▶ [WORK TO BE COMPLETED]: Your reply should be the whole listing, copied exactly, with the pictures left out.

▶ [DATA SEGMENT]:

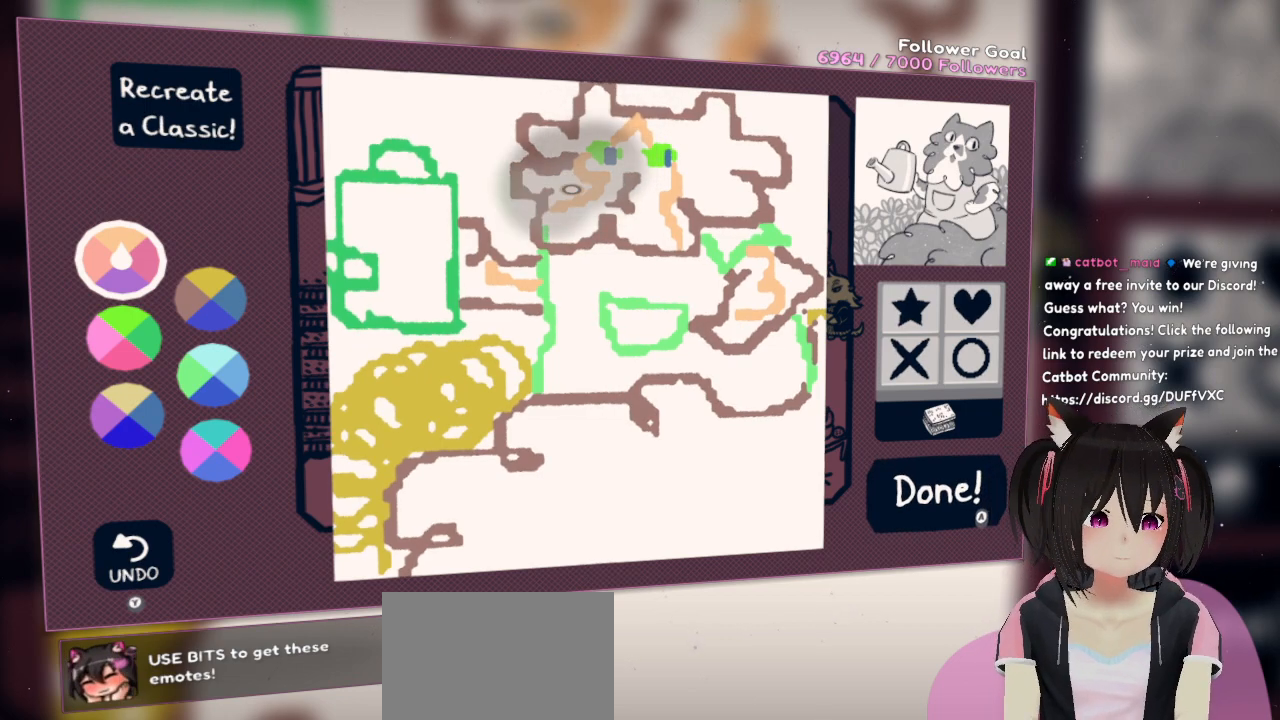
{"buttons": [], "left_stick": "center", "right_stick": "down", "events": [[317, "right_stick", "down"]]}
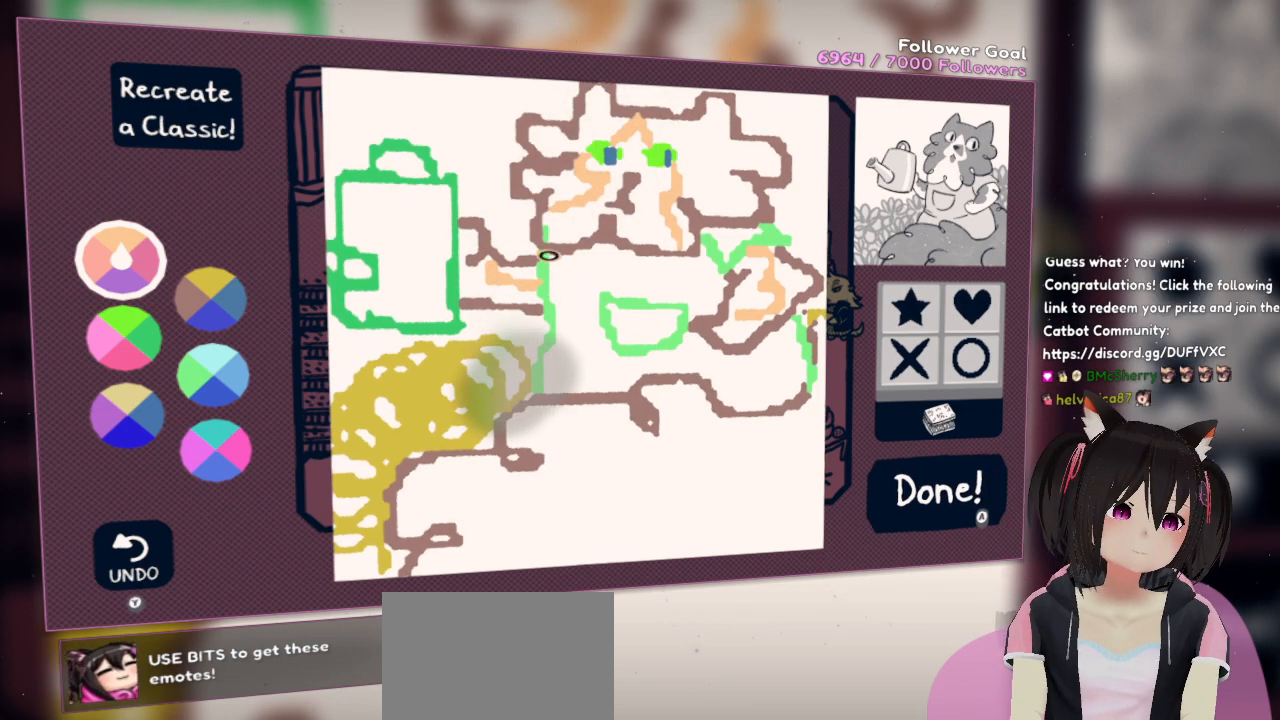
{"buttons": [], "left_stick": "center", "right_stick": "down", "events": []}
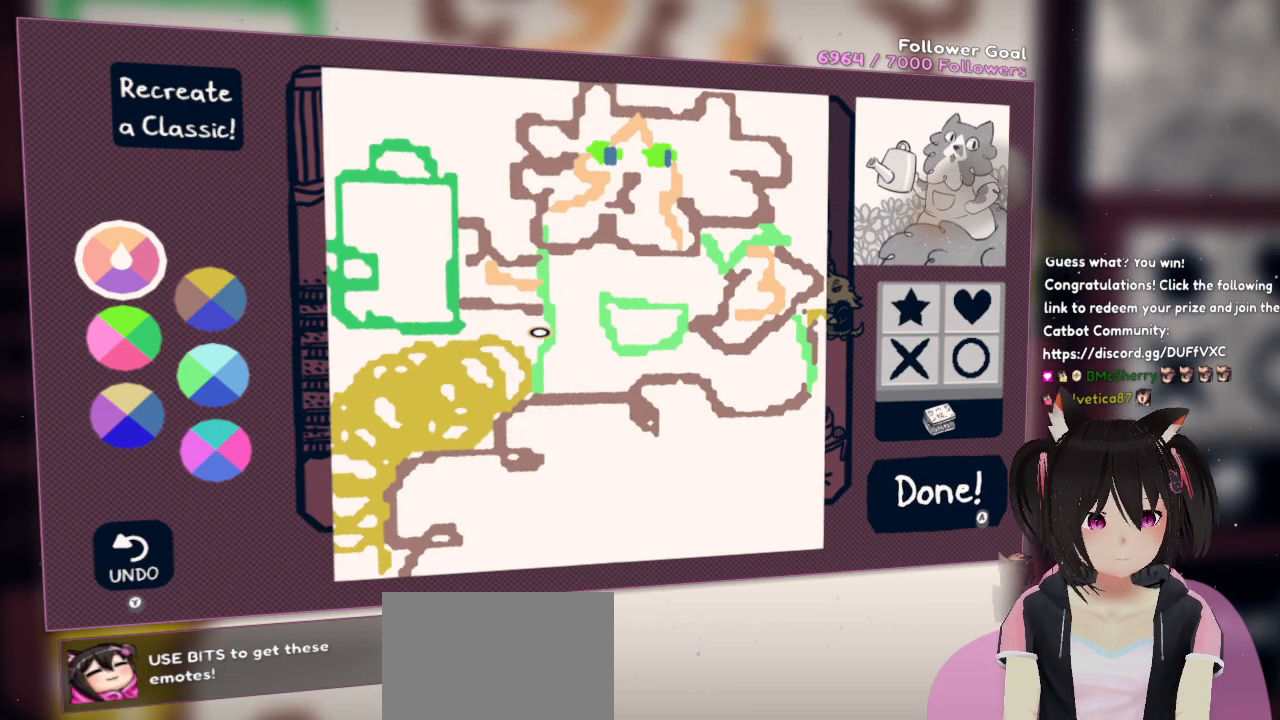
{"buttons": [], "left_stick": "center", "right_stick": "down-right", "events": [[433, "right_stick", "down-right"]]}
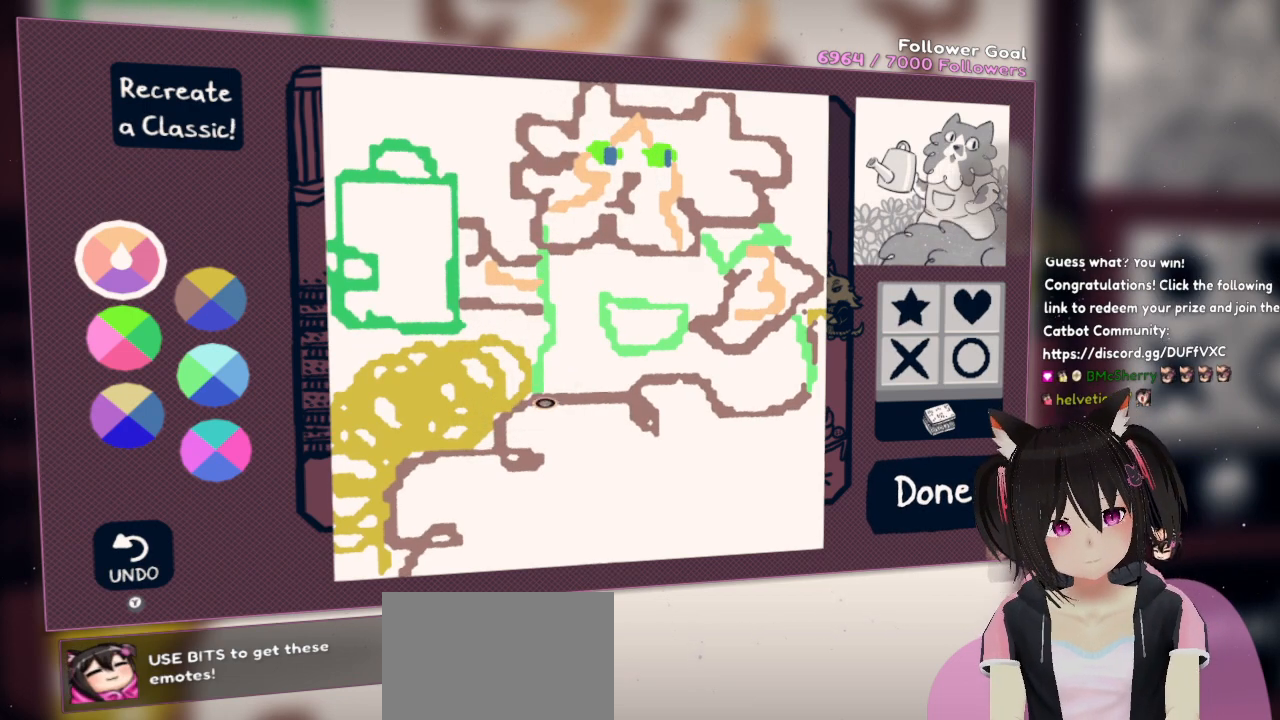
{"buttons": [], "left_stick": "center", "right_stick": "down-right", "events": []}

▶ [EXERCISE RESPONSE]:
{"buttons": [], "left_stick": "center", "right_stick": "down", "events": [[317, "right_stick", "down"]]}
{"buttons": [], "left_stick": "center", "right_stick": "down", "events": []}
{"buttons": [], "left_stick": "center", "right_stick": "down-right", "events": [[433, "right_stick", "down-right"]]}
{"buttons": [], "left_stick": "center", "right_stick": "down-right", "events": []}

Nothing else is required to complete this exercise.